Question 4: Classification [25 Marks]
q4_zap = pd.read_csv('./data/electricity.csv')
In this section, you will work on the dataframe provided above to implement a KNN Classifier while finding the best k value for your choice of features, and implement a Decision Tree Classifier. The data and scenario is as follows: CourseNana.COM
Note: You may use Sklearn or any equivlant packages provided they are within the standard Anaconda installation CourseNana.COM
You have been provided a dataset for the time period 1996-1998 of the subtle price adjustments of electricity in NSW over time. Electricity was transferred to and from Victoria based on NSW's supply and demand to alleviate fluctuations, and as such NSW prices can be affected by both states' supply and demand. Each row represents a period of 30 minutes where the price and demand in NSW and Victoria is shown. Your task is to predict whether the NSW price has increased or decreased based on supply and demand, which is denoted by the 'class' attribute. CourseNana.COM
The data is as follows: CourseNana.COM
Name | Description |
---|---|
nswprice | The price of electricity in NSW |
nswdemand | The demand of electricity in NSW |
vicprice | The price of electricity in VIC |
vicdemand | The demand of electricity in VIC |
transfer | The amount of electricity to be transferrerd between both states |
class | The classification (outcome) of the time period {1: Increase in Price, 0: Decrease in Price} |
Note: All values (except for class) have been normalised CourseNana.COM
Your tasks are: CourseNana.COM
Perform the following actions (they do not have to be performed in order): CourseNana.COM
- Choose two columns (other than
class
) to be your features to predict the outcome- The two features with the highest correlation are to be chosen.

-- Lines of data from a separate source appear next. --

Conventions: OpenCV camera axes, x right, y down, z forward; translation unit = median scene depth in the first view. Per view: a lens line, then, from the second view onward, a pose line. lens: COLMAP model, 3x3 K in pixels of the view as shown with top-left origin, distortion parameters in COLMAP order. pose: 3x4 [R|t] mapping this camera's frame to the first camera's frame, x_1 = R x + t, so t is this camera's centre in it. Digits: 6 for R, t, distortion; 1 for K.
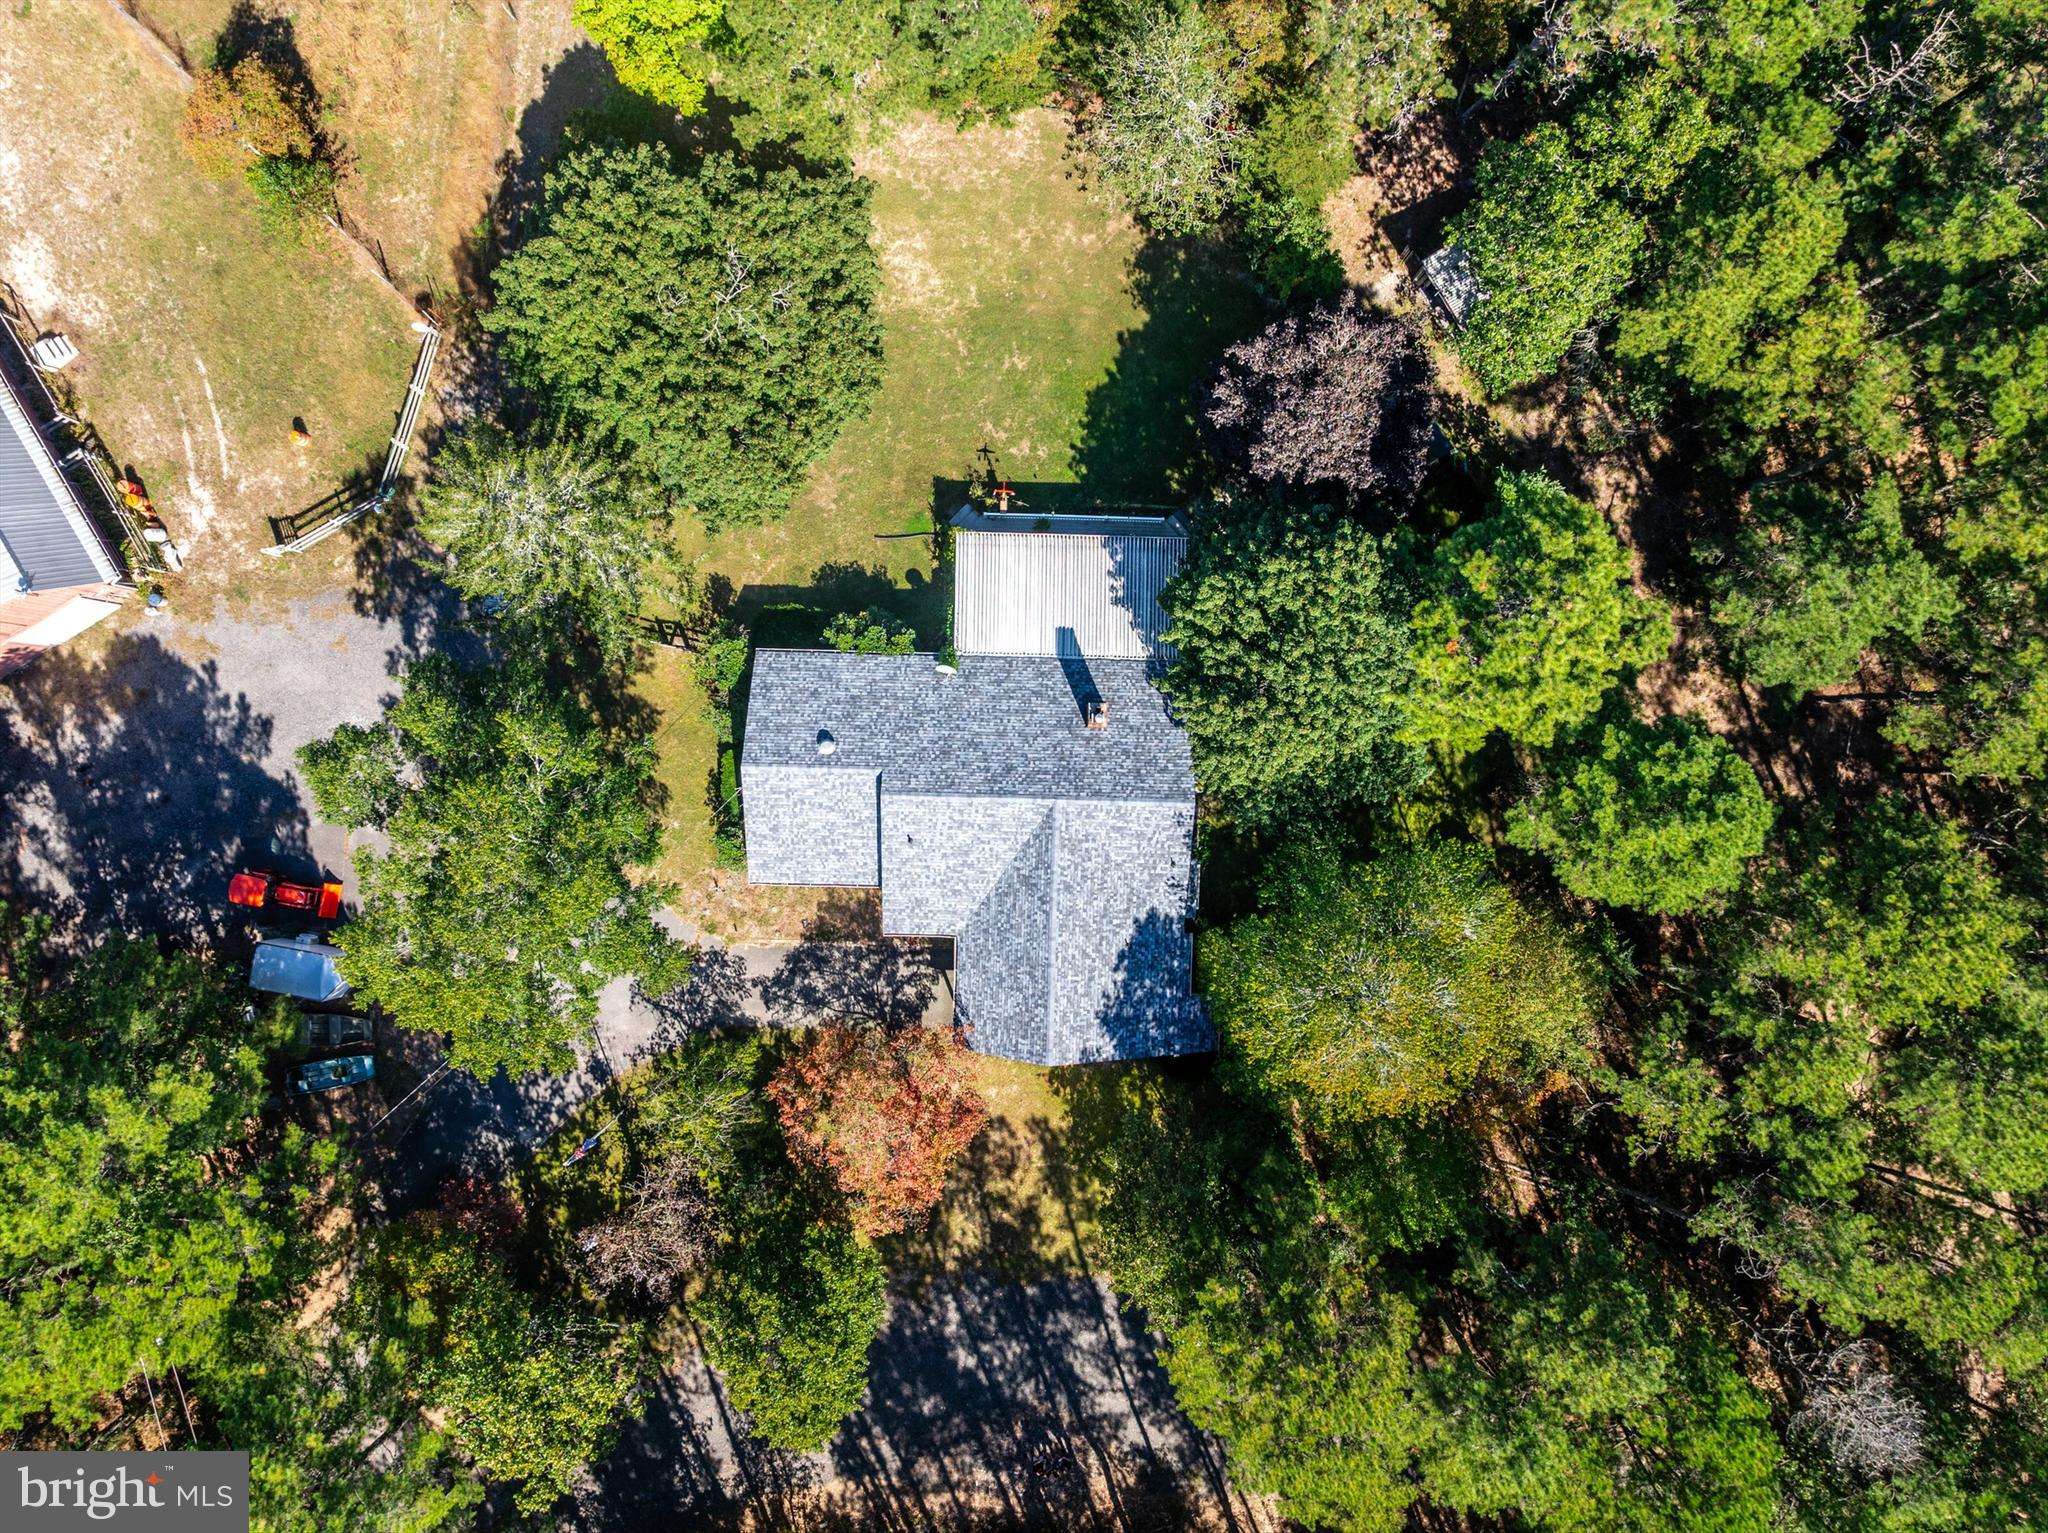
lens RADIAL K [[1451.6, 0, 1030.2], [0, 1451.6, 748.9], [0, 0, 1]] dist [-0.047410, 0.014780]
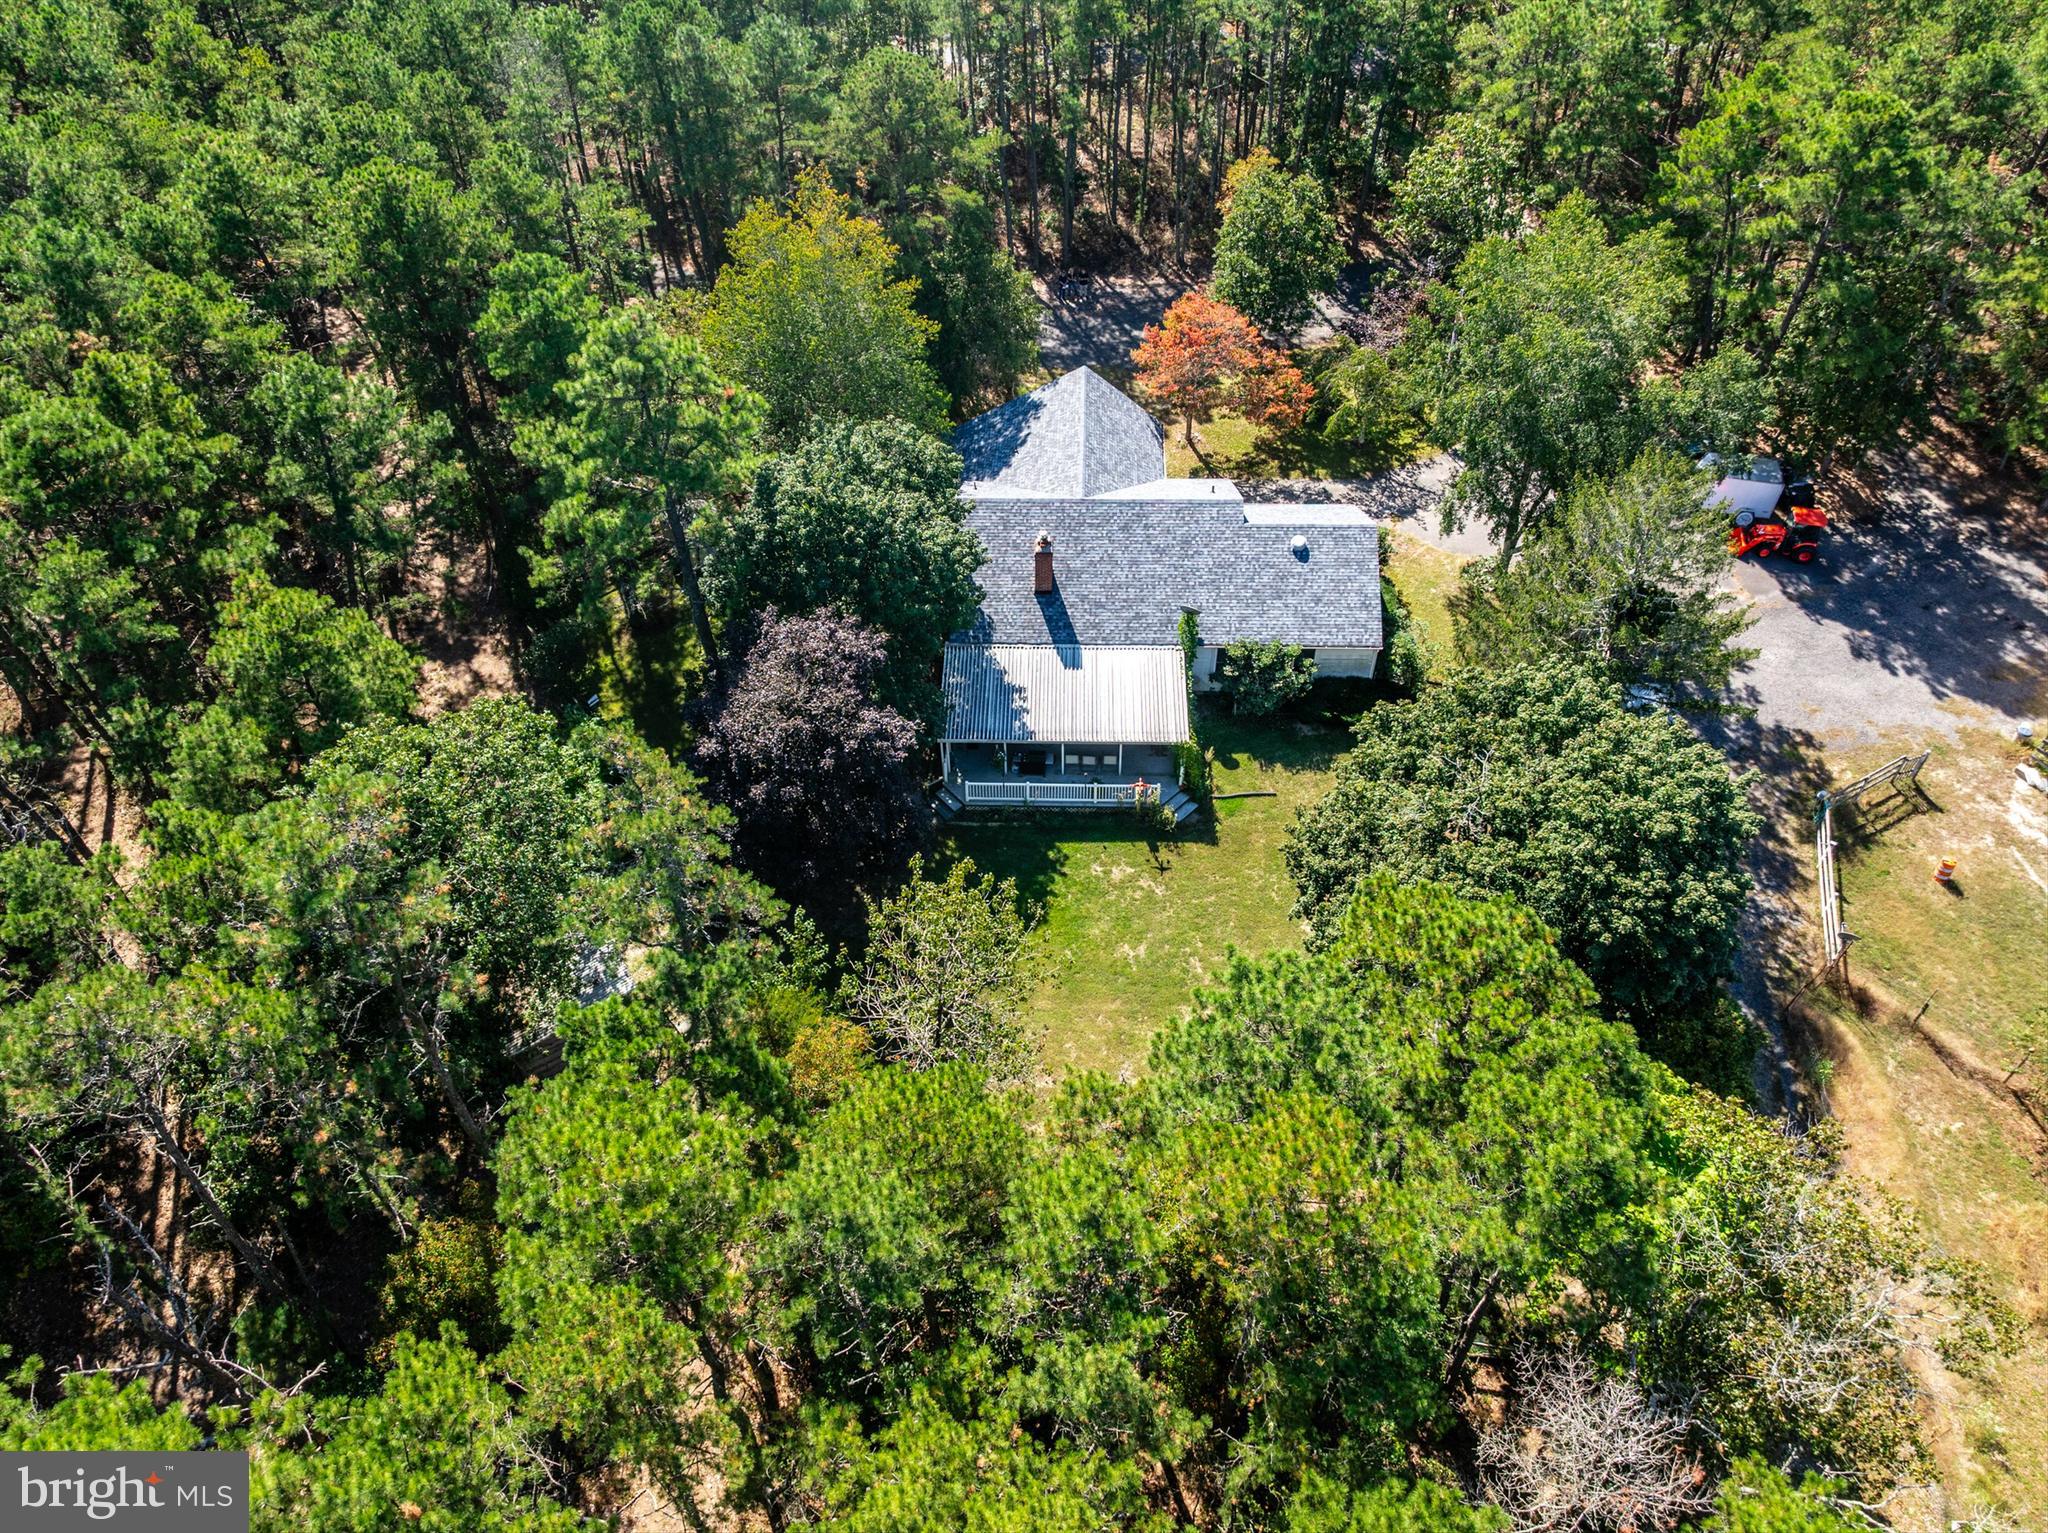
lens RADIAL K [[1451.6, 0, 1017.3], [0, 1451.6, 758.5], [0, 0, 1]] dist [-0.047410, 0.014780]
pose [[-0.999768, -0.002903, 0.021355, 0.038989], [0.016971, -0.716799, 0.697073, -0.782834], [0.013284, 0.697274, 0.716682, 0.319870]]
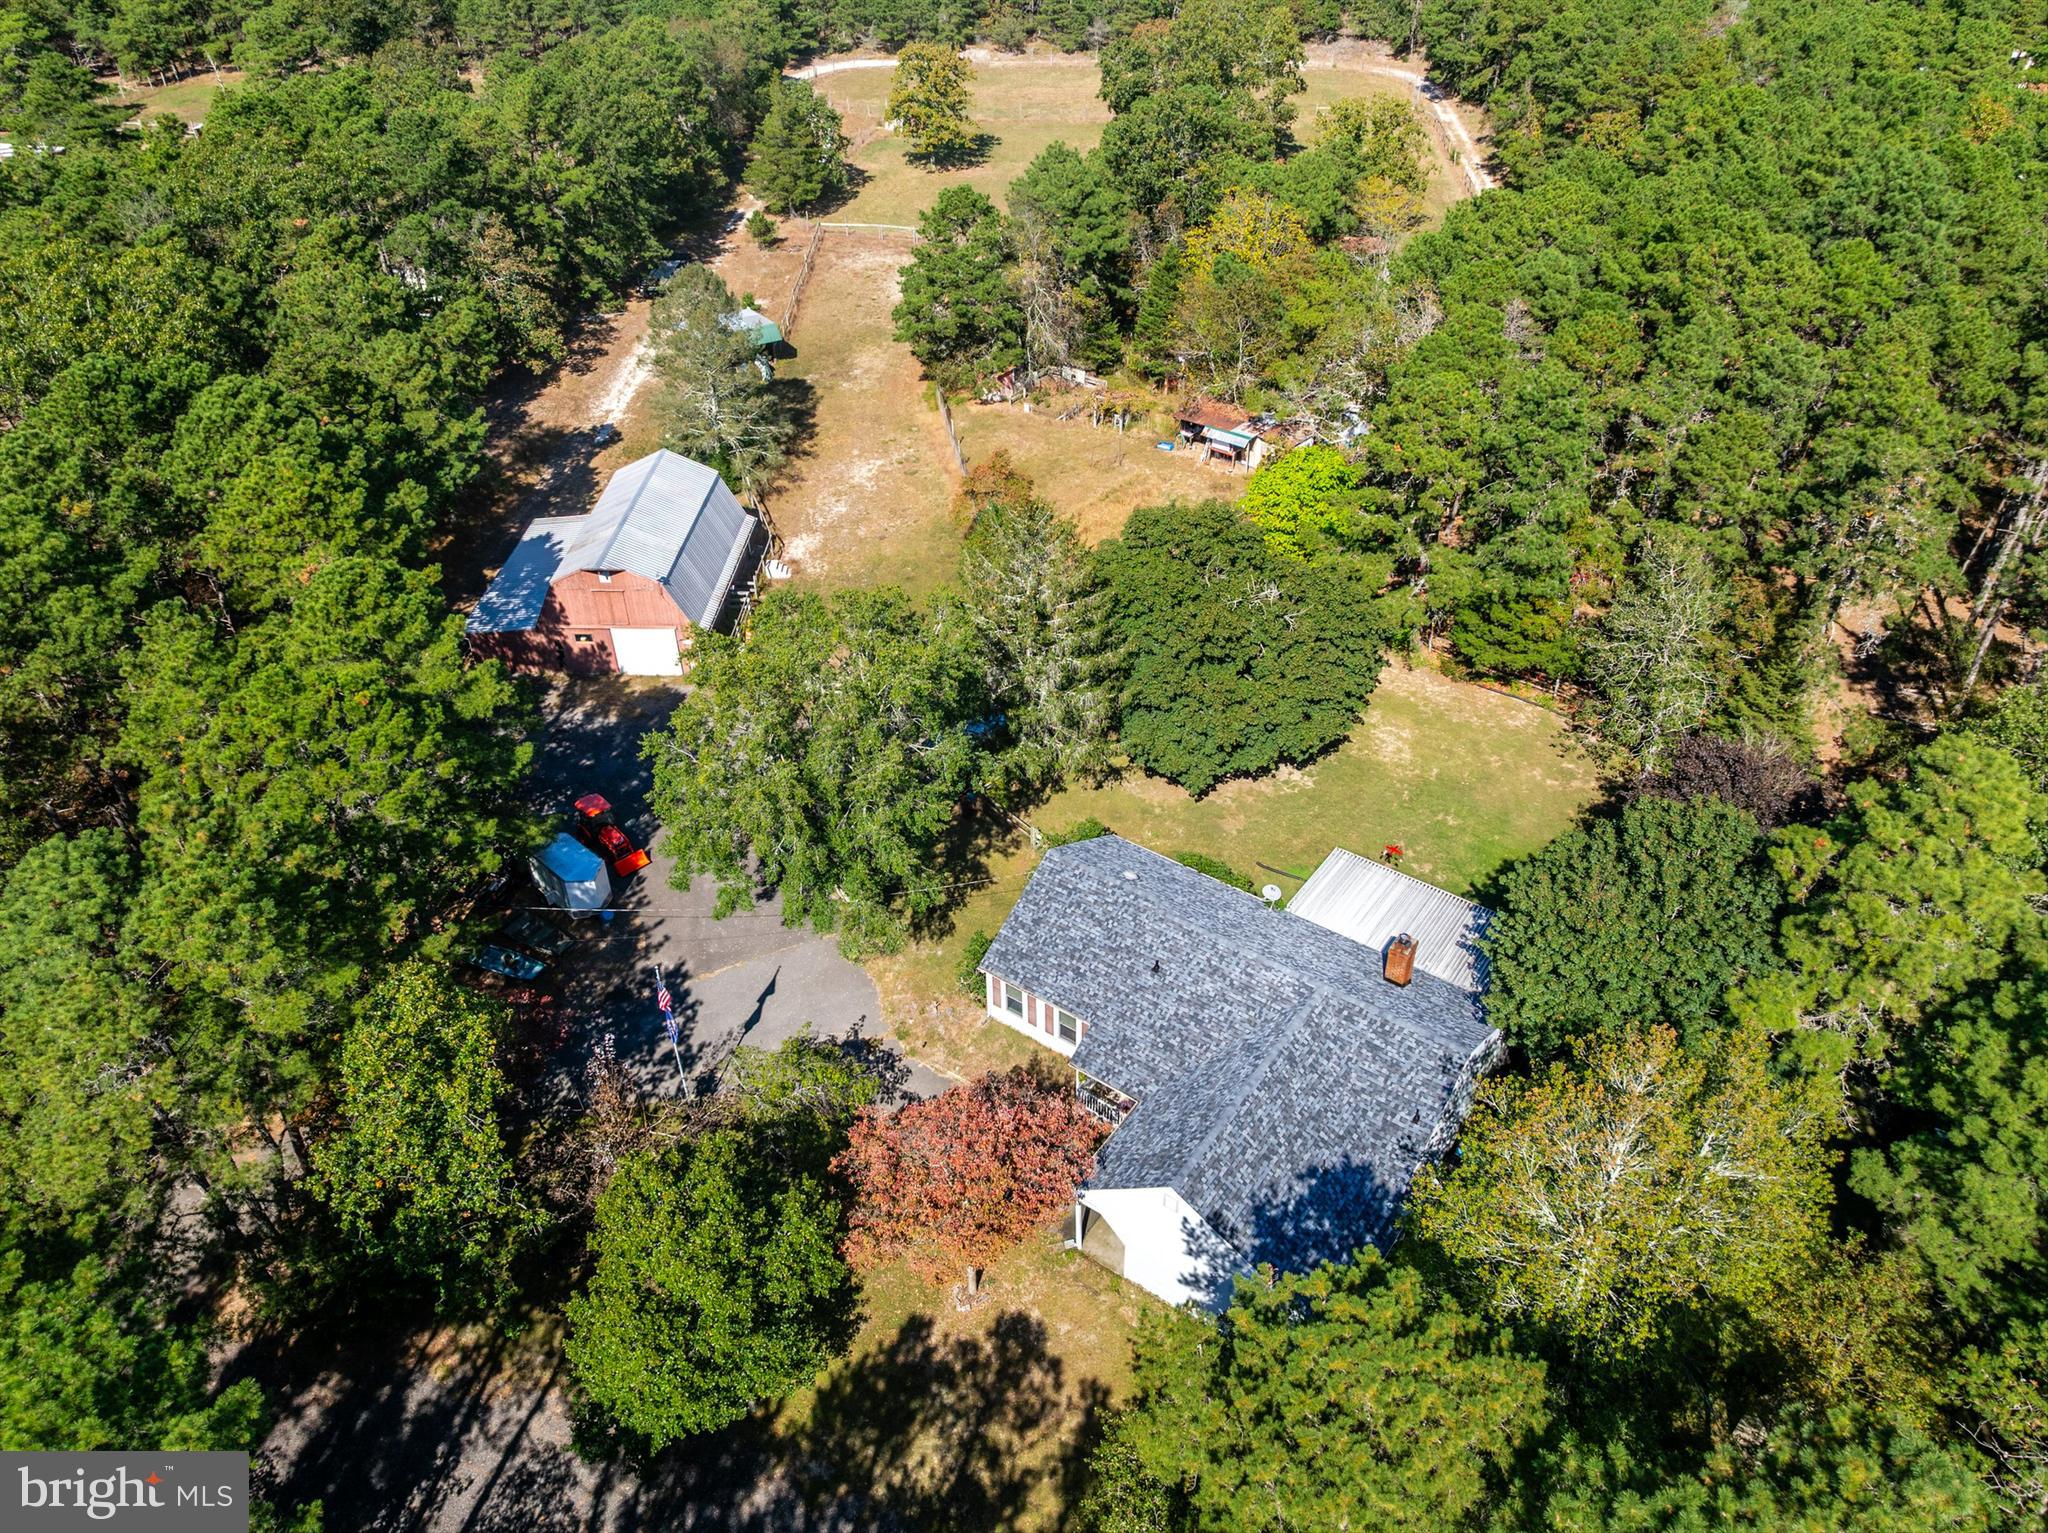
lens RADIAL K [[1451.6, 0, 1034.4], [0, 1451.6, 753.1], [0, 0, 1]] dist [-0.047410, 0.014780]
pose [[0.831511, 0.317839, -0.455596, 0.209068], [-0.554732, 0.518424, -0.650775, 0.582416], [0.029350, 0.793861, 0.607391, 0.302075]]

- Split the data into testing and training datasets
- Your testing dataset should be 18% of the size of the original dataset[5 marks]
- Choose two columns (other than
- Implement a program to determine the best k value for your chosen features based on the model's accuracy. Check the k values between 15 and 45 inclusive. Provide the highest and lowest accuracy scores and respective k values of the scores.[10 marks]
- Using the same features as you chose above, implement a Decision Tree Classifier that uses
entropy
as the criterion for decisions, and provide the accuracy score.[7 marks]
- Compare the accuracy scores of your best k KNN model and your Decision Tree Classifier. Which performs better based on the data? Which would be better to use in a real world scenario?